St Petersburg, Concert Hall

Haydn. Beethoven. Musorgsky. Wagner
Violinist and conductor: Artist of the Month Igor Gruppman


Joseph Haydn. Symphony No 45, Farewell
Ludwig van Beethoven. Romance for Violin and Orchestra
Modest Musorgsky. Vocal cycle Songs and Dances of Death
Soloist: Yevgeny Nikitin (bass baritone)
Richard Wagner. Introduction and scene of Isolde’s death from the opera Tristan und Isolde

Mariinsky Theatre Symphony Orchestra

Joseph Haydn. Symphony No 45, Farewell
The “Farewell” Symphony is one of the most famous works by the Viennese maestro. The unusual nature of this music gave birth to myriad legends regarding the circumstances of its creation while the composer was still living. In 1772, Haydn, at the time in the service of the Hungarian Prince Eszterházy, was commissioned to compose a new symphony: the prince was a great music lover, and almost always there would be some kind of concert at one of his homes. The novelty of the work caught the imagination of Eszterházy and his guests from the very first bars with its mournful minor key and the dramatically expressive theme accompanied by the anxiously pulsing chords. But the main surprise for listeners comes at the end: after the traditional conclusion in the fourth movement, there comes an additional fifth, written by the composer with a specific and original ain. During the performance, the musicians in turn extinguished the candles on the music stands then left, taking with them their instruments – and the symphony came to a conclusion with just two violins, one of them played by Haydn himself. According to a report by the composer’s friend and first biographer Georg August Grisinger, thus highly unexpected conclusion to the work was intended as a kind of hint to Eszterházy: that day, the Prince was at his summer residence, and among the musicians there were several newlyweds who were keen to return to their spouses who had remained in the city. Grisinger noted that Eszterházy was just as witty as his court composer – when the musicians departed, he said “Well then, as everyone has gone, we too must leave this castle.” And the next day he gave the order to return to town.

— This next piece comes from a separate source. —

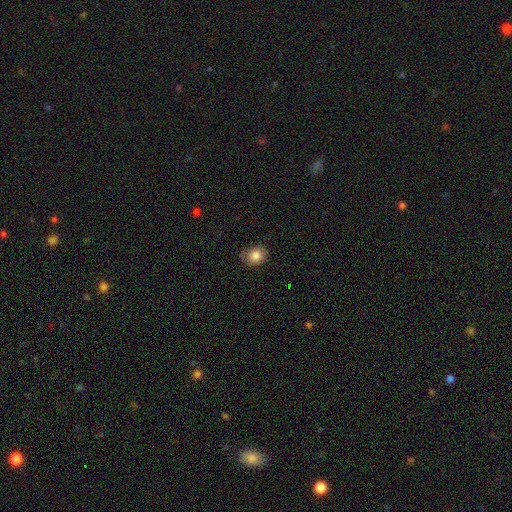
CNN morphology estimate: type=smooth (83%); roundness=round (58%); merging=none (74%).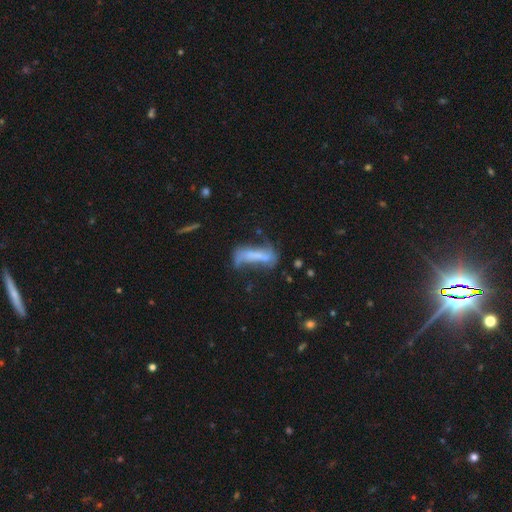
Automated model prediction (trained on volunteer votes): This appears to be a featured or disk galaxy (48%). Merging: none (32%, tied with major disturbance).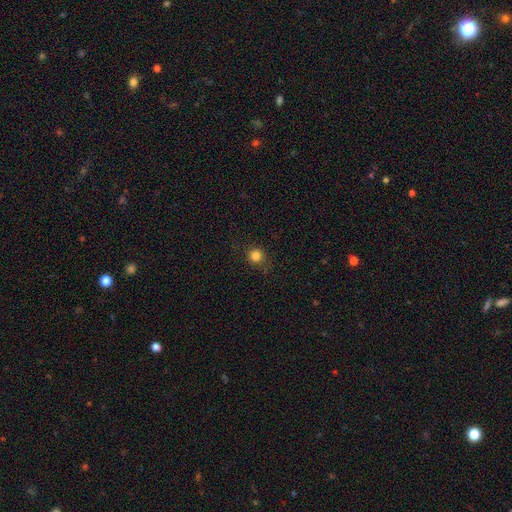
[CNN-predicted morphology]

Richard Wagner. Introduction and scene of Isolde’s death from the opera Tristan und Isolde
The idea of Wagner’s most magnificent musical drama was connected with the wish to give love a definition, to present an all encompassing analysis of the phenomenon. “Although in life I have not tasted true loving happiness, I wish to raise a monument to this most glorious of reveries,” the German maestro wrote. The source of Wagner’s “drama of emotions” was a mediaeval legend about a knight and a beautiful lady, destined by fate to be the wife of another. The composer transformed the story, based on a classic love triangle, into a “truly metaphysical opus”. The refined, tense and ecstatic music matches to absolute perfection the world of languishing and unquenched passions that comprise the work’s emotional atmosphere. The finest episodes of Tristan are the orchestral introduction and the final scene of Isolde’s death. Each of these large sections forms an arch that frames the work and which augment one another in terms of music – this is why they are often performed together, without interruption, as one concert piece. The combination of the themes of love, concentrated in the introduction, and of Isolde’s death in the final scene express the fundamental idea running throughout Tristan: love and death as two indivisible sides of one and the same phenomenon.
Nadezhda Kulygina 

 

Modest Musorgsky. Vocal cycle Songs and Dances of Death
Modest Petrovich Musorgsky’s vocal cycle Songs and Dances of Death (1875–1877) is one of the most unusual incarnations of a subject familiar to world culture since the Middle Ages. Franz Liszt’s acclaimed Danse macabre, too, exerted an influence on the idea for the work, which had come initially from Vladimir Vasilievich Stasov, the composer’s friend and an art critic. Together with the poet Arseny Arkadyevich Golenishchev-Kutuzov, Musorgsky created an original composition from four independent sections unified by a common image. In the Lullaby there is Death the Comforter; but already by the end of the next number, Serenade, the mask of suffering has been torn away and Death’s victorious cry (“You are mine!”) reveals its true face. In the finale, the image of death is placed on a truly universal scale. The composer changed the title The Triumph of Death given by Golenishchev-Kutuzov to The Field-Marshal, creating a musical image of Death on a triumphant, terrifying march. Under the impression of the first performance of The Field-Marshal, Musorgsky wrote to the poet: “Some kind of riveting love, some kind of elusive, deathly love can be heard! It is… death, coldly and passionately in love with death, enjoying death.”
In 1962, Dmitry Dmitrievich Shostakovich created an orchestral version of Songs and Dances of Death with which he was delighted, entitling it “a work of arch-genius”. He dedicated it to Galina Pavlovna Vishnevskaya, the first performer of the orchestral version of the cycle (the premiere took place on 12 November 1962 in Gorki, conducted by Mstislav Leopoldovich Rostropovich).